Everywhere else, we feel like our plays are working out great, and only impeded by our own shortcomings. We can lead our team to victory in a CS:GO gungame. We occasionally earn top-frag in a game of R6 Siege, even getting some kills we can’t believe. We can even pull an ace right through our rustiness (though for the one we got, the enemy team was down one player, so it was an asterisk Ace).
Going for a few competitive placement matches in Overwatch, and not to dismiss our teammates effort, we’re a serious threat playing DPS. Even flailing around with a mace as Brigitte feels great, knowing where each swing would go even if we need to draw our mouse over a bit to get the hit.
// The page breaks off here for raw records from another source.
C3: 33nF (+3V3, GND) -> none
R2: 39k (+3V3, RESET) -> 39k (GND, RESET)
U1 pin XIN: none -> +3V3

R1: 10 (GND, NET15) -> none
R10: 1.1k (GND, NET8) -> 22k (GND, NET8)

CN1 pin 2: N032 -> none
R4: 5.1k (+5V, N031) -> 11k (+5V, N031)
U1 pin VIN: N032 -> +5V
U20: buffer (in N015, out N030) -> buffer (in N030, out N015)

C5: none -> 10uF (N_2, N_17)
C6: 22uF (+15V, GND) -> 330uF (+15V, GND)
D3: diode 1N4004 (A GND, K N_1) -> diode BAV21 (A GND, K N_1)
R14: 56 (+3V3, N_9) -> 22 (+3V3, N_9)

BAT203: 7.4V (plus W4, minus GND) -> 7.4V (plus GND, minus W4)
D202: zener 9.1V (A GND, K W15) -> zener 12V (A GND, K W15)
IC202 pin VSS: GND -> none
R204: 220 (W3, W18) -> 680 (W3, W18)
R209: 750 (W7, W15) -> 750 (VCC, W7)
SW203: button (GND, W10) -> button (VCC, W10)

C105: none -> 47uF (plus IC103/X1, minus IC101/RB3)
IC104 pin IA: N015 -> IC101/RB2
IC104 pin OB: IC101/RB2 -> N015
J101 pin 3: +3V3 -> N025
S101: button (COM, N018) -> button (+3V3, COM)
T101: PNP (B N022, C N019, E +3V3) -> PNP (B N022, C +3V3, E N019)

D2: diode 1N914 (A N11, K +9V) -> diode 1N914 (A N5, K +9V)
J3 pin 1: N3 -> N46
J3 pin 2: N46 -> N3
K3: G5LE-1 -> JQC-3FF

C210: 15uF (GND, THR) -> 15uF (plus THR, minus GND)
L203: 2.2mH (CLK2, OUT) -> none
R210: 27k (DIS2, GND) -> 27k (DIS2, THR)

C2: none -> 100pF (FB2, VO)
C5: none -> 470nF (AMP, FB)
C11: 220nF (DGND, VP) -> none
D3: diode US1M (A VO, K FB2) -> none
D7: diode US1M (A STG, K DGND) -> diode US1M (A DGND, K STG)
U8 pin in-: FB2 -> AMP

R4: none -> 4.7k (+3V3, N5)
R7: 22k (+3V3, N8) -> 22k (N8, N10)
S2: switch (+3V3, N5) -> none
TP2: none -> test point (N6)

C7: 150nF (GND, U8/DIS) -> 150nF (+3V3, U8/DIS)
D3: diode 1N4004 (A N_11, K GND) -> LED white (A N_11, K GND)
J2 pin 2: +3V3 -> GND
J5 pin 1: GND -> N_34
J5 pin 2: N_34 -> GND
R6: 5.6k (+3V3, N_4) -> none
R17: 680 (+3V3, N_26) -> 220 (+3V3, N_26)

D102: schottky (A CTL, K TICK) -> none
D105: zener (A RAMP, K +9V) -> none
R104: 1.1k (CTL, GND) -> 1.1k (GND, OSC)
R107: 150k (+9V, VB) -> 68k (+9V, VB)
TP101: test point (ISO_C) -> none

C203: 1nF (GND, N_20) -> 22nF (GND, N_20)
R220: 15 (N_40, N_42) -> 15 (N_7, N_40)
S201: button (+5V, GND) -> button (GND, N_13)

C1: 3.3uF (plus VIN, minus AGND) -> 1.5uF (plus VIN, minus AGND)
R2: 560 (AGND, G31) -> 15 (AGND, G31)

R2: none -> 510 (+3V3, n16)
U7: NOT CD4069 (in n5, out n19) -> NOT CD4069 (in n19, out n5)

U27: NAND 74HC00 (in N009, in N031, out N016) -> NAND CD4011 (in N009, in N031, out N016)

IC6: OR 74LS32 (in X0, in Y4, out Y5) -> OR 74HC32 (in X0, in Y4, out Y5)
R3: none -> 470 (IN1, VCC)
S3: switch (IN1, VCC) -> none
Is the Rival 310 the perfect mouse? Maybe. If budget is a factor, then it’s absolutely a top pick in its price range. Of course, the look and feel may not be to everyone’s liking, but it’s gaming performance is as good as you can get for about $50.
We can think of very few reasons not to pick the Rival 310. Two of those reasons are the Rival 600 and Sensei 310, and that selection comes down to price and personal preference. The only strong reason we can see to pick a different mouse is if wireless is a priority. The Logitech G305 Wireless looks promising, but until we review it, we can’t say there are any wireless mouse at this price point that are competitive.
With Rival 310, Sensei 310, and Rival 600, SteelSeries continues to show that it’s making the best mice for the best prices.